**Task brief**
Please return only the lines from the one holding "While we strive" through the one holding "Family of Automobile Dealerships.", exactly as they appear in the records below, both ends included.

**Material for the task**
━━━━

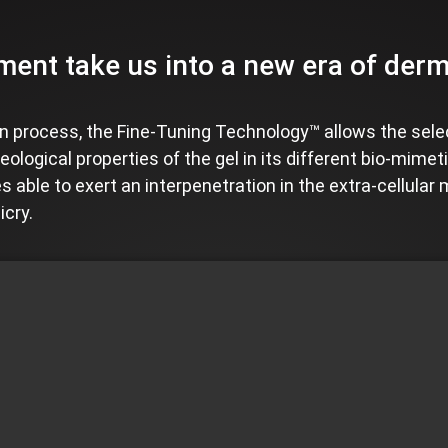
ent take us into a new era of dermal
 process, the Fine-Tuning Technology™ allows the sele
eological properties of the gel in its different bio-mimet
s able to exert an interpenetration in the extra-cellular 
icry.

━━━━

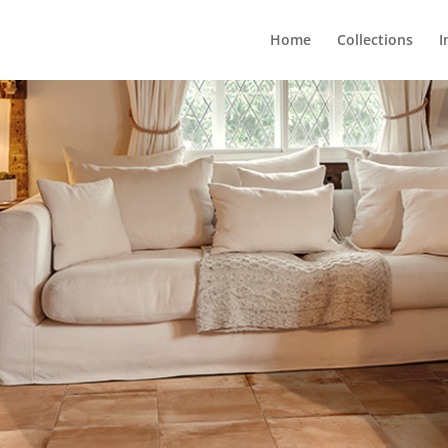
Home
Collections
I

━━━━

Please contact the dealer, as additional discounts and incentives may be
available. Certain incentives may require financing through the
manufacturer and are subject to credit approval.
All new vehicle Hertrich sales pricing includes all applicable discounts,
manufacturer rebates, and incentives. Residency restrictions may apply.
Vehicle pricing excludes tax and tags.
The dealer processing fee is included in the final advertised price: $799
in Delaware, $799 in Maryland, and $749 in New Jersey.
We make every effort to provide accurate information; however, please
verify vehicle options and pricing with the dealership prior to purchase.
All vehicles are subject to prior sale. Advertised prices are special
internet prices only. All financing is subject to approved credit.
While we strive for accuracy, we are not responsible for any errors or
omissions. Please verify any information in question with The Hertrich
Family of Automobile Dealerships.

━━━━

**Task output**
While we strive for accuracy, we are not responsible for any errors or
omissions. Please verify any information in question with The Hertrich
Family of Automobile Dealerships.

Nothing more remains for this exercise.